→ **Exercise task 1**: Translate this sentence from the discussion of random numbers and p-values into Spanish: "Nobody cares about that because we know that our methods are robust to this kind of discretization."
→ **Exercise task 2**: Please pick up the discussion of random numbers and p-values after its last line and carry it forward.

BEGIN Provided passage

Ultimately, this all comes down to the fact that it's not hard to use true randomness for the whole thing, and true randomness produces statistically valid results, if you use true randomness for assignment then you can't screw up the p-value test, and so there's no reason at all to even consider how to safely use a PRNG here, all that does is open the door to messing up.
gzread|11 days ago
Of course a PRNG generates the same sequence every time with the same seed, but that's true of every RNG, even a TRNG where the "seed" is your current space and time coordinates. To get more results from the distribution you have to use more seeds. You can't just run an RNG once, get some value, and then declare the RNG is biased towards the value you got. That's not a useful definition of bias.
freehorse|11 days ago
I assume that as long as p-values are concerned, the issue raised could very well be measured with simulations and permutations. I really doubt though that the distribution of p-values from pseudorandom assignments with gaps would not converge very fast to the "real" distribution you would get from all permuations due to some version of a law of large numbers. A lot of resampling/permutation techniques work by permuting a negligible fraction of all possible permutations, and the distribution of the statistics extracted converges pretty fast. As long as the way the gaps are formed are independent of the effects measured, it sounds implausible that the p-values one gets are problematic because of them.
hansvm|10 days ago
BigTTYGothGF|10 days ago
Suppose I'm doing something where I need N(0,1) random variates. I sample from U(0,1) being sure to use a TRNG, do my transformations, and everything's good, right? But my sample isn't U(0,1), I'm only able to get float64s (or float32s), and my transform isn't N(0,1) as there's going to be some value x above which P(z>x)=0. The theory behind what I'm trying to do assumes N(0,1) and so all my p-values are invalid.
Nobody cares about that because we know that our methods are robust to this kind of discretization. Similarly I think nobody (most people) should care (too much) about having "only" 256 bits of entropy in their PRNG because our methods appear to be robust to that.
kqr|10 days ago
Bakker and Wicherts (2011) would like to disagree! Apparently 15 % screw up the calculation of the p-value.
labcomputer|11 days ago
We can create a balanced partitioning of the 300 turkeys with a 300 bit random number having an equal number of 1's and 0's.
Now suppose I randomly pick 300 bit number, still with equal 0's and 1's, but this time the first 20 bits are always 0's and the last 20 bits are always 1's. In this scenario, only the middle 260 bits (turkeys) are randomly assigned, and the remaining 40 are deterministic.
We can quibble over what constitutes an "enormous" bias, but the scenario above feels like an inadequate experiment design to me.
As it happens, log2(260 choose 130) ~= 256.

END Provided passage
BEGIN Data section

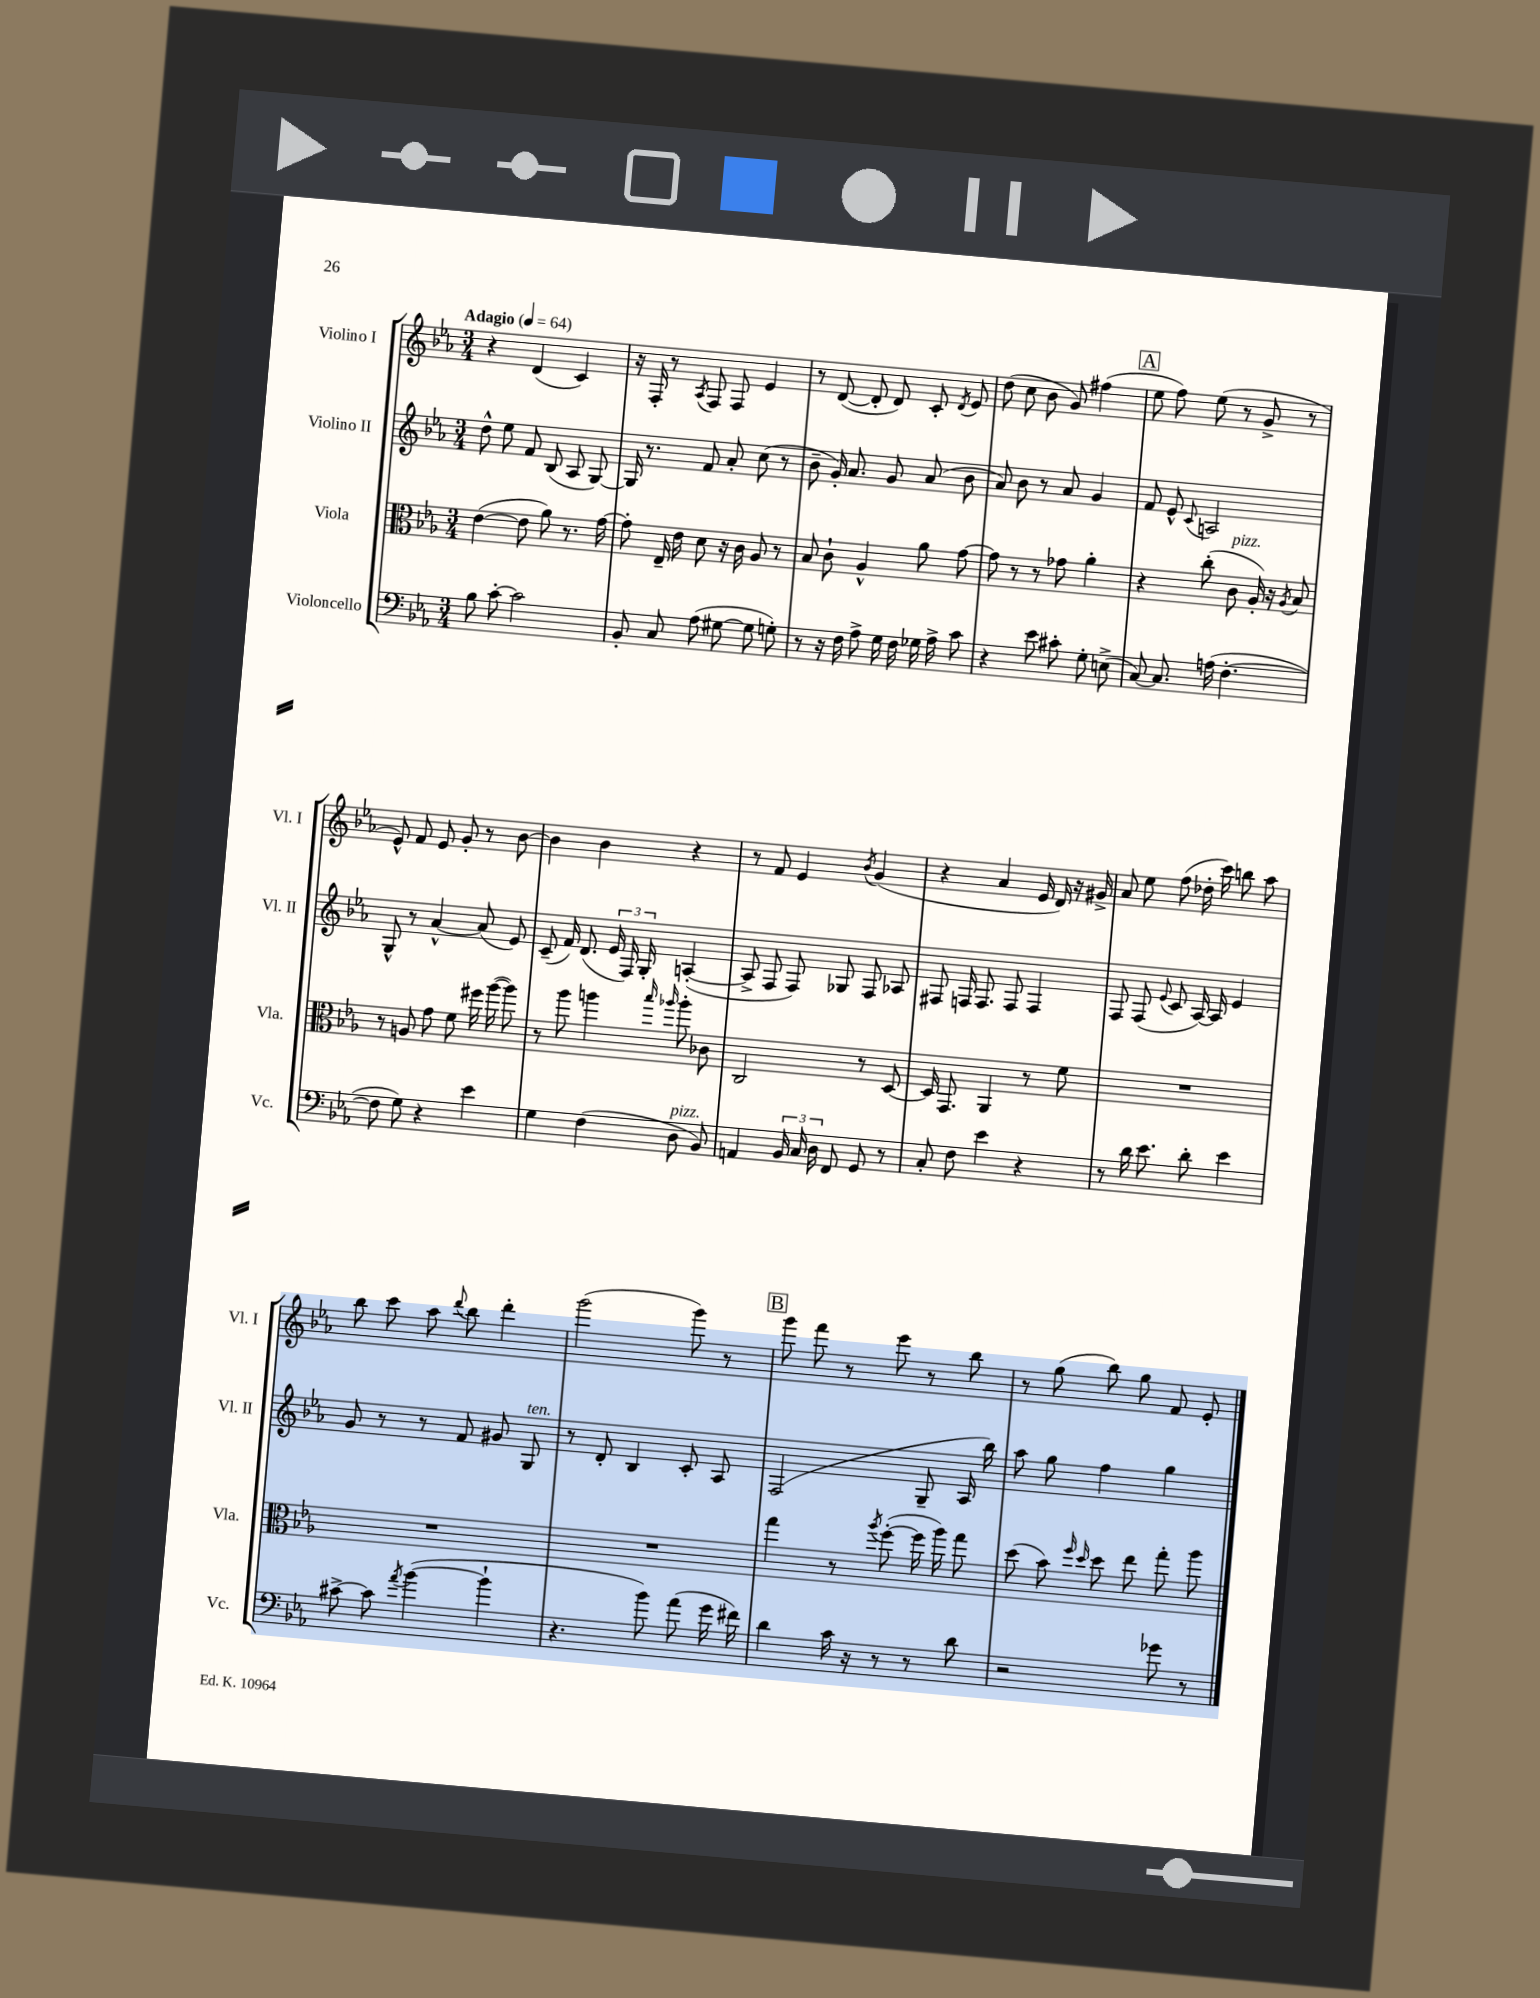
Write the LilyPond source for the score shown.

<<
\new StaffGroup <<
\new Staff = "s0" \with { instrumentName = "Violino I" shortInstrumentName = "Vl. I" } {
    \clef treble \key ees \major \numericTimeSignature \time 3/4 \tempo "Adagio" 4 = 64
    \autoBeamOff r4 d'4( c'4) |
    r16 f16-. r8 \acciaccatura { aes8 } f8 f8 ees'4 |
    r8 d'8~( d'8-. d'8) c'8-. \acciaccatura { d'8 } ees'8 |
    d''8( c''8 bes'8 g'8) fis''4( |
    \mark \markup { \box "A" } ees''8 f''8) ees''8( r8 g'8-> r8 |
    ees'8-^) f'8 ees'8 g'8-. r8 bes'8~ |
    bes'4 bes'4 r4 |
    r8 f'8 ees'4 \acciaccatura { bes'8 } g'4( |
    r4 aes'4 ees'16 d'16) r16 gis'16-> |
    aes'8 ees''8 f''8( des''16-. c'''16) b''8 aes''8 |
    bes''8 c'''8 aes''8 \appoggiatura { d'''8 } bes''8 d'''4-. |
    g'''2( g'''8) r8 |
    \mark \markup { \box "B" } g'''8 f'''8 r8 ees'''8 r8 bes''8 |
    r8 g''8( bes''8) g''8 f'8 ees'8-. \bar "|." |
}
\new Staff = "s1" \with { instrumentName = "Violino II" shortInstrumentName = "Vl. II" } {
    \clef treble \key ees \major \numericTimeSignature \time 3/4
    \autoBeamOff d''8-^ ees''8 f'8 bes8( aes8 g8~) |
    g16 r8. f'8 aes'8-. c''8( r8 |
    bes'8-- g'16-.) aes'8. g'8 aes'8( bes'8 |
    aes'8) bes'8 r8 aes'8 g'4 |
    \mark \markup { \box "A" } f'8 ees'8-^ \appoggiatura { c'8 } a2 |
    g8-^ r8 aes'4~-^ aes'8( ees'8) |
    c'8--( f'16) d'8.( \tuplet 3/2 { ees'16 f16) g16-. } a4~-.( |
    a8-> f8 f8) ges8 f8 aes8 |
    fis8 f16 f8. f8 f4 |
    f8 f8( \appoggiatura { ees'8 } c'8 aes16~) aes16 ees'4 |
    g'8 r8 r8 f'8 gis'8 g8^\markup { \italic "ten." } |
    r8 d'8-. bes4 c'8-. aes8 |
    \mark \markup { \box "B" } f2( g8-- aes16 bes''16) |
    aes''8 g''8 f''4 g''4 \bar "|." |
}
\new Staff = "s2" \with { instrumentName = "Viola" shortInstrumentName = "Vla." } {
    \clef alto \key ees \major \numericTimeSignature \time 3/4
    \autoBeamOff ees'4~( ees'8 aes'8) r8. g'16~ |
    g'8-. ees16-- ees'16 d'8 r16 c'16 aes8 r8 |
    bes8 c'8-! aes4-^ aes'8 g'8~ |
    g'8 r8 r8 ges'8 aes'4-. |
    \mark \markup { \box "A" } r4 c''8-.( c'8^\markup { \italic "pizz." } aes16-.) r16 \acciaccatura { aes8 } bes8 |
    r8 a8 g'8 f'8 fis''16 aes''16~( aes''8) |
    r8 aes''8 a''4 \grace { bes''16 aes''16 } aes''8-. ces'8 |
    c2 r8 d8~ |
    d16 g,8. aes,4 r8 f'8 |
    R2. |
    R2. |
    R2. |
    \mark \markup { \box "B" } g''4 r8 \acciaccatura { aes''8 } f''8~-.( f''16 aes''16) g''8 |
    d''8( bes'8) \grace { f''16 d''16 } d''8 ees''8 g''8-. aes''8 \bar "|." |
}
\new Staff = "s3" \with { instrumentName = "Violoncello" shortInstrumentName = "Vc." } {
    \clef bass \key ees \major \numericTimeSignature \time 3/4
    \autoBeamOff bes8 c'8~-. c'2 |
    bes,8-. c8 aes8( gis8~ gis8 g8-.) |
    r8 r16 f16 aes8-> g16 f16 ges16 aes16-> c'8 |
    r4 ees'8 cis'8-. g8-. e8->( |
    \mark \markup { \box "A" } c8~) c8. a16( f4.~-. |
    f8 g8) r4 ees'4 |
    g4 f4( d8^\markup { \italic "pizz." } bes,8) |
    a,4 \tuplet 3/2 { bes,16 c16 d16 } f,8 g,8 r8 |
    c8-. f8 ees'4 r4 |
    r8 d'16 ees'8. d'8-. ees'4 |
    cis'8~-> cis'8 \acciaccatura { aes'8 } bes'4~( bes'4-! |
    r4. bes'8) aes'8( g'16 fis'16) |
    \mark \markup { \box "B" } d'4 c'16 r16 r8 r8 d'8 |
    r2 ges'8 r8 \bar "|." |
}
>>
>>
\layout { \context { \Score \remove "Bar_number_engraver" } }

END Data section

→ **Reply 1**: A nadie le importa eso porque sabemos que nuestros métodos son robustos frente a este tipo de discretización.

→ **Reply 2**:
> Are there any non-cryptographic examples in which a well-designed PRNG with 256 bits of well-seeded random state produces results different enough from a TRNG to be visible to a user?
One example that comes to mind is shuffling a deck of playing cards. You need approximately 225 bits of entropy to ensure that every possible 52 card ordering can be represented. Suppose you wanted to simulate a game of blackjack with more than one deck or some other card game with more than 58 cards. 256 bits is not enough there.
fc417fc802|11 days ago
For example. Suppose I have 2^128 unique playing cards. I randomly select 2^64 of them and place them in a deck. Someone proceeds to draw 2^8 cards from that deck, replacing and reshuffling between each draw. Does it really matter that those draws weren't technically independent with respect to the larger set? In a sense they are independent so long as you view what happened as a single instance of a procedure that has multiple phases as opposed to multiple independent instances. And in practice with a state space so much larger than the sample set the theoretical aspect simply doesn't matter one way or the other.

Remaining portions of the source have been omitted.